Article

Evaluation of bioequivalence of two formulations containing 100 milligrams of aceclofenac.

Department of Pharmaceutical Technology, Jadavpur University, Kolkata, India.
Drug Development and Industrial Pharmacy (Impact Factor: 2.01). 01/2006; 32(10):1219-25. DOI: 10.1080/03639040600608805
Source: PubMed

ABSTRACT The bioequivalence of two oral formulations containing aceclofenac 100 mg was determined in 24 healthy Indian male volunteers. The study was designed as a single dose, fasting, two-period two-sequence crossover study with a washout period of 1 week.
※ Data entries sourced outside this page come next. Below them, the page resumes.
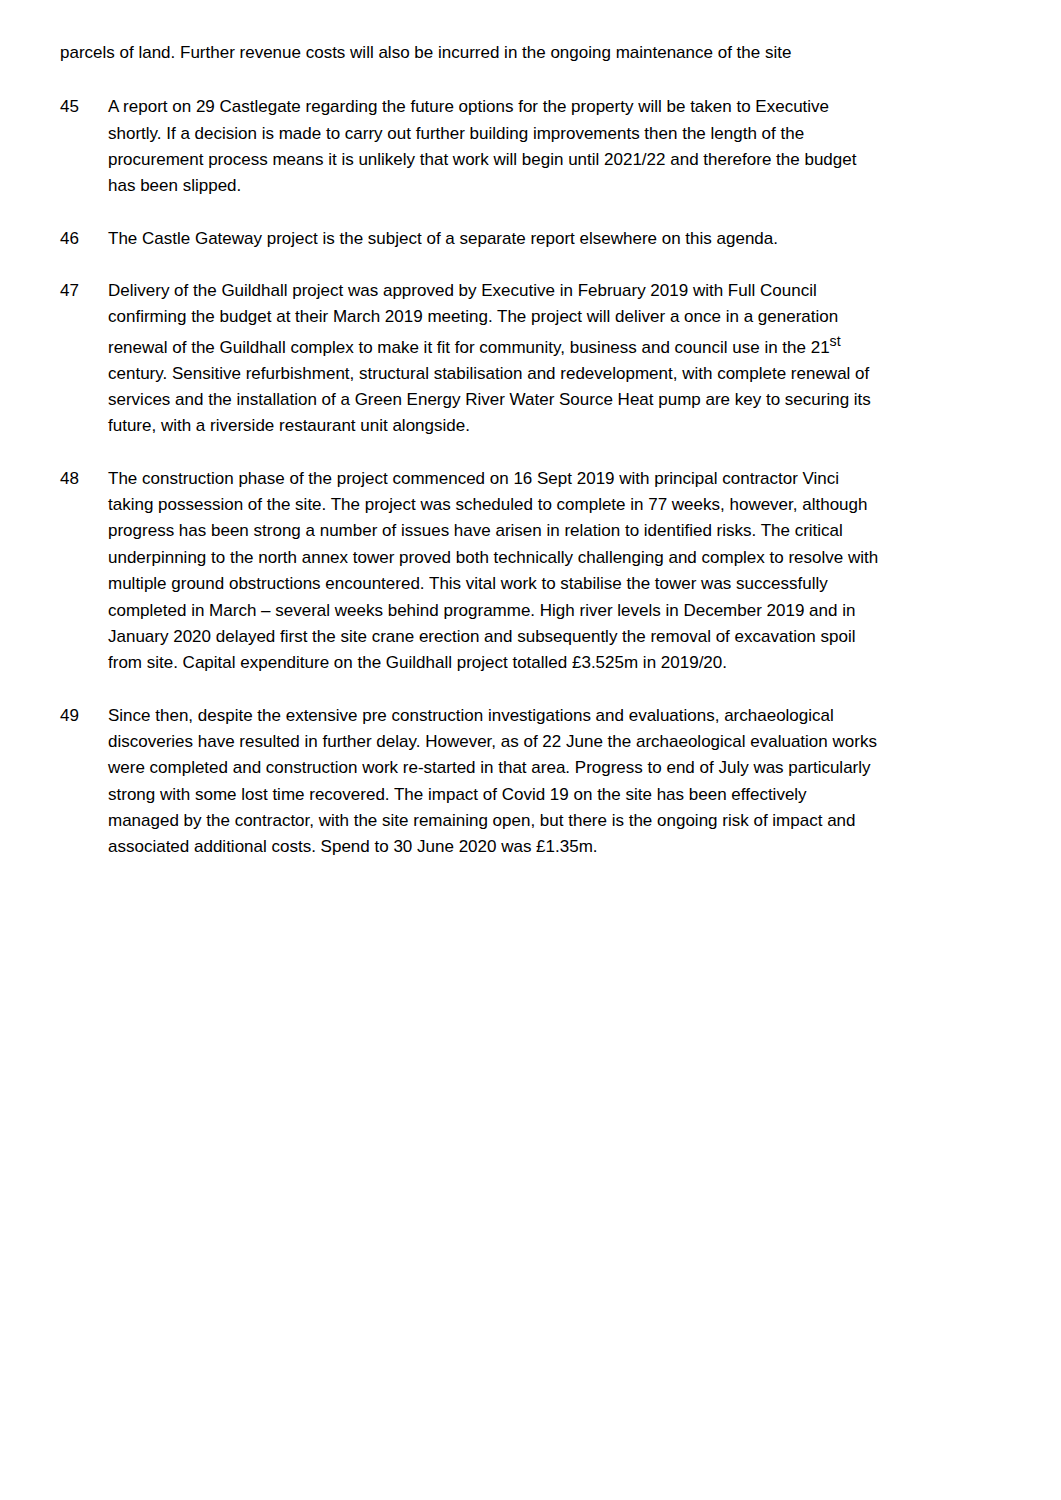parcels of land. Further revenue costs will also be incurred in the ongoing maintenance of the site
A report on 29 Castlegate regarding the future options for the property will be taken to Executive shortly. If a decision is made to carry out further building improvements then the length of the procurement process means it is unlikely that work will begin until 2021/22 and therefore the budget has been slipped.
The Castle Gateway project is the subject of a separate report elsewhere on this agenda.
Delivery of the Guildhall project was approved by Executive in February 2019 with Full Council confirming the budget at their March 2019 meeting. The project will deliver a once in a generation renewal of the Guildhall complex to make it fit for community, business and council use in the 21st century. Sensitive refurbishment, structural stabilisation and redevelopment, with complete renewal of services and the installation of a Green Energy River Water Source Heat pump are key to securing its future, with a riverside restaurant unit alongside.
The construction phase of the project commenced on 16 Sept 2019 with principal contractor Vinci taking possession of the site. The project was scheduled to complete in 77 weeks, however, although progress has been strong a number of issues have arisen in relation to identified risks. The critical underpinning to the north annex tower proved both technically challenging and complex to resolve with multiple ground obstructions encountered. This vital work to stabilise the tower was successfully completed in March – several weeks behind programme. High river levels in December 2019 and in January 2020 delayed first the site crane erection and subsequently the removal of excavation spoil from site. Capital expenditure on the Guildhall project totalled £3.525m in 2019/20.
Since then, despite the extensive pre construction investigations and evaluations, archaeological discoveries have resulted in further delay. However, as of 22 June the archaeological evaluation works were completed and construction work re-started in that area. Progress to end of July was particularly strong with some lost time recovered. The impact of Covid 19 on the site has been effectively managed by the contractor, with the site remaining open, but there is the ongoing risk of impact and associated additional costs. Spend to 30 June 2020 was £1.35m.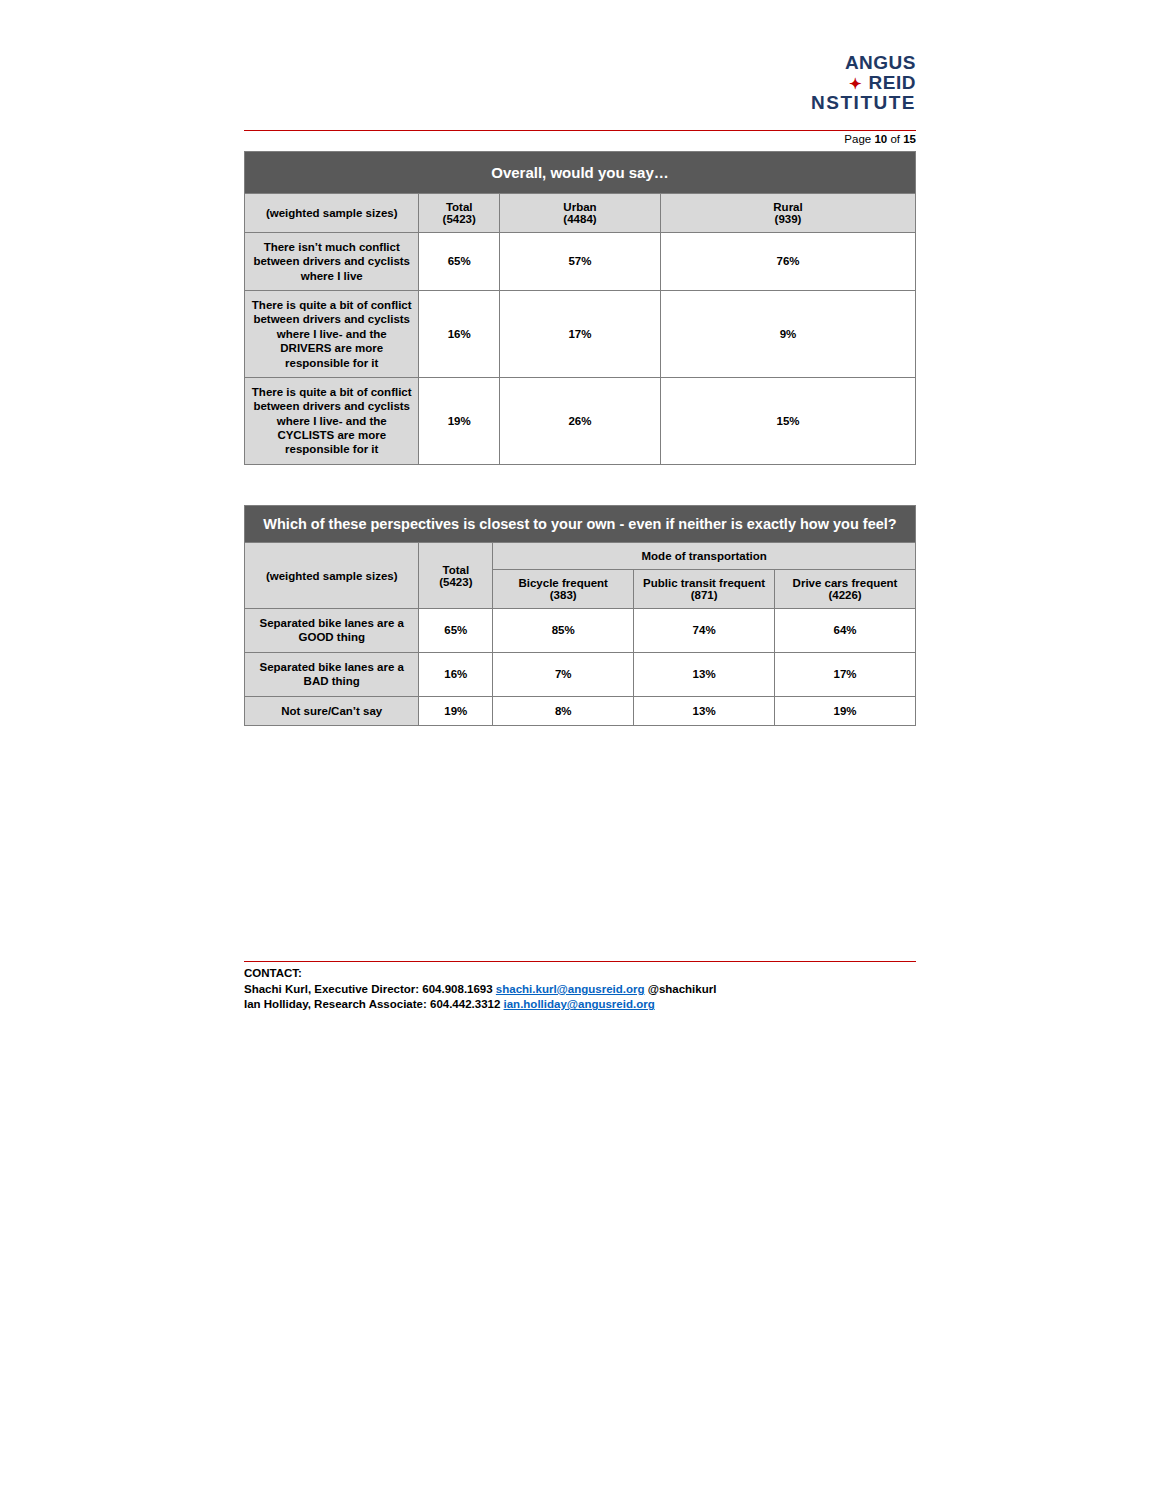ANGUS
✦ REID
NSTITUTE
Page 10 of 15
| Overall, would you say… |
| (weighted sample sizes) | Total (5423) | Urban (4484) | Rural (939) |
| There isn’t much conflict between drivers and cyclists where I live | 65% | 57% | 76% |
| There is quite a bit of conflict between drivers and cyclists where I live- and the DRIVERS are more responsible for it | 16% | 17% | 9% |
| There is quite a bit of conflict between drivers and cyclists where I live- and the CYCLISTS are more responsible for it | 19% | 26% | 15% |
| Which of these perspectives is closest to your own - even if neither is exactly how you feel? |
| (weighted sample sizes) | Total (5423) | Mode of transportation |
| Bicycle frequent (383) | Public transit frequent (871) | Drive cars frequent (4226) |
| Separated bike lanes are a GOOD thing | 65% | 85% | 74% | 64% |
| Separated bike lanes are a BAD thing | 16% | 7% | 13% | 17% |
| Not sure/Can’t say | 19% | 8% | 13% | 19% |
CONTACT:
Shachi Kurl, Executive Director: 604.908.1693 shachi.kurl@angusreid.org @shachikurl
Ian Holliday, Research Associate: 604.442.3312 ian.holliday@angusreid.org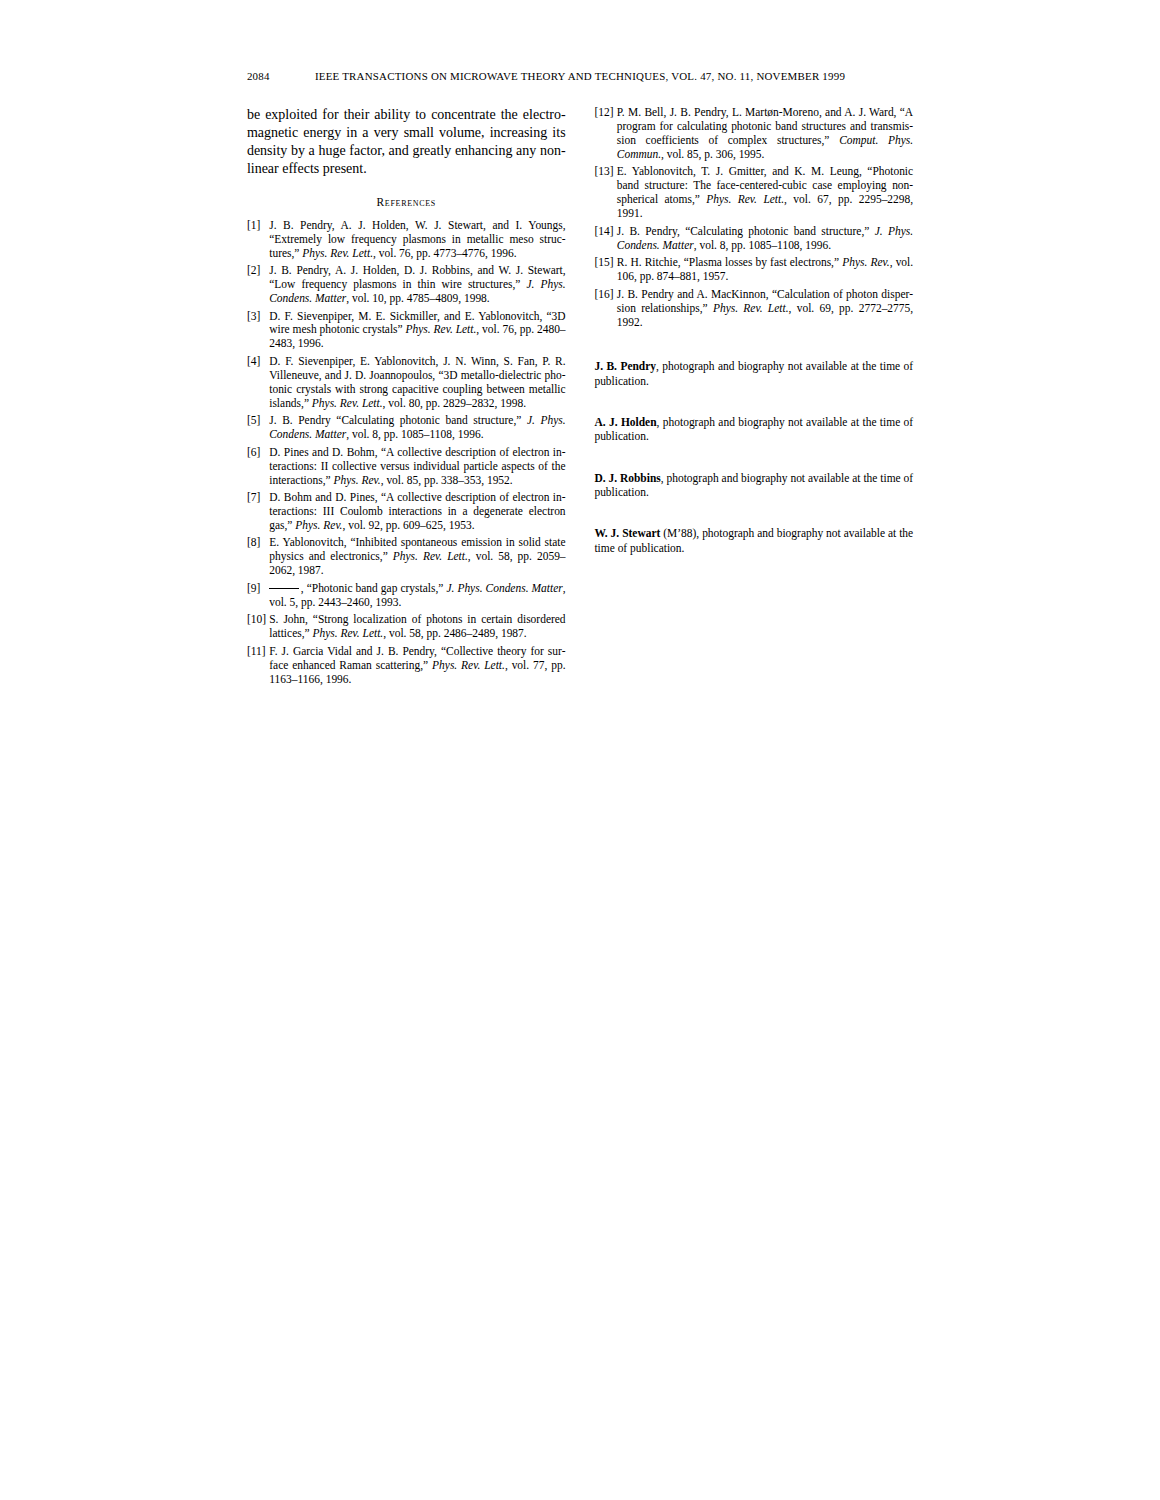2084
IEEE TRANSACTIONS ON MICROWAVE THEORY AND TECHNIQUES, VOL. 47, NO. 11, NOVEMBER 1999
be exploited for their ability to concentrate the electromagnetic energy in a very small volume, increasing its density by a huge factor, and greatly enhancing any nonlinear effects present.
References
[1] J. B. Pendry, A. J. Holden, W. J. Stewart, and I. Youngs, “Extremely low frequency plasmons in metallic meso structures,” Phys. Rev. Lett., vol. 76, pp. 4773–4776, 1996.
[2] J. B. Pendry, A. J. Holden, D. J. Robbins, and W. J. Stewart, “Low frequency plasmons in thin wire structures,” J. Phys. Condens. Matter, vol. 10, pp. 4785–4809, 1998.
[3] D. F. Sievenpiper, M. E. Sickmiller, and E. Yablonovitch, “3D wire mesh photonic crystals” Phys. Rev. Lett., vol. 76, pp. 2480–2483, 1996.
[4] D. F. Sievenpiper, E. Yablonovitch, J. N. Winn, S. Fan, P. R. Villeneuve, and J. D. Joannopoulos, “3D metallo-dielectric photonic crystals with strong capacitive coupling between metallic islands,” Phys. Rev. Lett., vol. 80, pp. 2829–2832, 1998.
[5] J. B. Pendry “Calculating photonic band structure,” J. Phys. Condens. Matter, vol. 8, pp. 1085–1108, 1996.
[6] D. Pines and D. Bohm, “A collective description of electron interactions: II collective versus individual particle aspects of the interactions,” Phys. Rev., vol. 85, pp. 338–353, 1952.
[7] D. Bohm and D. Pines, “A collective description of electron interactions: III Coulomb interactions in a degenerate electron gas,” Phys. Rev., vol. 92, pp. 609–625, 1953.
[8] E. Yablonovitch, “Inhibited spontaneous emission in solid state physics and electronics,” Phys. Rev. Lett., vol. 58, pp. 2059–2062, 1987.
[9] , “Photonic band gap crystals,” J. Phys. Condens. Matter, vol. 5, pp. 2443–2460, 1993.
[10] S. John, “Strong localization of photons in certain disordered lattices,” Phys. Rev. Lett., vol. 58, pp. 2486–2489, 1987.
[11] F. J. Garcia Vidal and J. B. Pendry, “Collective theory for surface enhanced Raman scattering,” Phys. Rev. Lett., vol. 77, pp. 1163–1166, 1996.
[12] P. M. Bell, J. B. Pendry, L. Martøn-Moreno, and A. J. Ward, “A program for calculating photonic band structures and transmission coefficients of complex structures,” Comput. Phys. Commun., vol. 85, p. 306, 1995.
[13] E. Yablonovitch, T. J. Gmitter, and K. M. Leung, “Photonic band structure: The face-centered-cubic case employing nonspherical atoms,” Phys. Rev. Lett., vol. 67, pp. 2295–2298, 1991.
[14] J. B. Pendry, “Calculating photonic band structure,” J. Phys. Condens. Matter, vol. 8, pp. 1085–1108, 1996.
[15] R. H. Ritchie, “Plasma losses by fast electrons,” Phys. Rev., vol. 106, pp. 874–881, 1957.
[16] J. B. Pendry and A. MacKinnon, “Calculation of photon dispersion relationships,” Phys. Rev. Lett., vol. 69, pp. 2772–2775, 1992.
J. B. Pendry, photograph and biography not available at the time of publication.
A. J. Holden, photograph and biography not available at the time of publication.
D. J. Robbins, photograph and biography not available at the time of publication.
W. J. Stewart (M’88), photograph and biography not available at the time of publication.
The content of aceclofenac in plasma was determined by a validated HPLC method with UV detection. The preparations were compared using the parameters area under the plasma concentration-time curve (AUC0-t), area under the plasma concentration-time curve from zero to infinity (AUC0-infinity), peak plasma concentration (Cmax), and time to reach peak plasma concentration (tmax). No statistically significant difference was observed between the logarithmic transformed AUC0-infinity and Cmax values of the two preparations. The 90% confidence interval for the ratio of the logarithmic transformed AUC0-t, AUC0-infinity, and Cmax were within the bioequivalence limit of 0.80-1.25.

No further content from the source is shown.